Dr Charlie Hinks worked in the Institute of Ecology and Resource Management at the University of Edinburgh until 2001, teaching students and carrying out research on areas within the fields of agriculture, ecology and land management.
Dr Alan H. Hughes is currently Head of Consumer and Retail Management in the School of Business and Enterprise at Queen Margaret University College, Edinburgh. His early academic career (now spanning 30 years) was spent in the science-based disciplines of microbiology and hygiene, food science and biochemistry. His research interests at this time focused on the effects of multi-component preservation systems on the suppression of growth of micro-organisms. Retraining in business and promotion within the institution refocussed his career in the consumer studies/management subject domains. Research interests changed in parallel with these moves and he has been involved in a number of projects with a sensory focus in the food field including the eating quality of beef (the subject of the Literati award paper), influence of texture on acceptability of vegetable products by children, and recently, the development of young consumers' ability to interpret food labels to improve dietary choice.
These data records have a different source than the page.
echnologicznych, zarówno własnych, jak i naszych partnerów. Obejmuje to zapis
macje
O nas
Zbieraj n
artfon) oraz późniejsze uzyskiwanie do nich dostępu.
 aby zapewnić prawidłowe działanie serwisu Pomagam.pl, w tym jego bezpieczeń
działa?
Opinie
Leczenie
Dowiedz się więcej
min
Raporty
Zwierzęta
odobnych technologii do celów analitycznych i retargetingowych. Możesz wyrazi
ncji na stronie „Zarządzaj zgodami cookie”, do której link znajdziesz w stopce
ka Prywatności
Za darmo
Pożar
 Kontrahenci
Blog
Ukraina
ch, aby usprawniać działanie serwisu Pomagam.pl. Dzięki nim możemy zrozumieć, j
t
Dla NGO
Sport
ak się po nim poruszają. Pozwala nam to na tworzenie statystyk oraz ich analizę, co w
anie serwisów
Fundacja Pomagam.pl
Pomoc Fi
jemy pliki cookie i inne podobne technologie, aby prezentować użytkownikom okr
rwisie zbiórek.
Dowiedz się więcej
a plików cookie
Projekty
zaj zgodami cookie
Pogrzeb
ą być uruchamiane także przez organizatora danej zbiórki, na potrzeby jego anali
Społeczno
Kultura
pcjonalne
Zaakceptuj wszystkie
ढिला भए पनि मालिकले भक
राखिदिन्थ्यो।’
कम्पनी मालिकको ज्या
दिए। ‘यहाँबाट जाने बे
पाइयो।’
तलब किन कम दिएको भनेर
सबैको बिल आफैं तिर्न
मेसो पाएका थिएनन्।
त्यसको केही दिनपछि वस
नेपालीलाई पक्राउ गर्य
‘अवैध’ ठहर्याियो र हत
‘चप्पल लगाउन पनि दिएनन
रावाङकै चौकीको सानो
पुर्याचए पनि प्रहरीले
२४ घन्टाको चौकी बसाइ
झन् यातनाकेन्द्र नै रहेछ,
Basil G. Lowman got his first degree and his PhD at Reading University, finishing in 1970. His PhD was based on the protein requirements of pregnant ewes; yet in February 1970 he became the Specialist Adviser for Beef Cattle at the East of Scotland College of Agriculture.
His main interest has always been the beef cow. In the early 1970s he was involved in large feeding trials with autumn calving beef cows, from which the system of condition scoring was developed. The studies then moved on to factors influencing fertility in beef cows, from which recommendations for compact calving and heifer management were developed.
In the early 1980s, buffer grazing was developed to improve grassland utilisation for all types of beef cattle, with winter trials on finishing cattle concentrating on the interaction of implants, feed additives and fishmeal, with specific emphasis placed on carcass composition and eating quality.
With the banning of implants the main emphasis moved onto lifetime systems of production for grass finishing cattle. More recent investigations have centred on breeding aspects for suckler cows, both the role of triple synchronisation of oestrus to facilitate the use of AI and the development of Estimated Breeding Values. Currently a major proportion of his work is involved with woodchip corrals for overwintering livestock.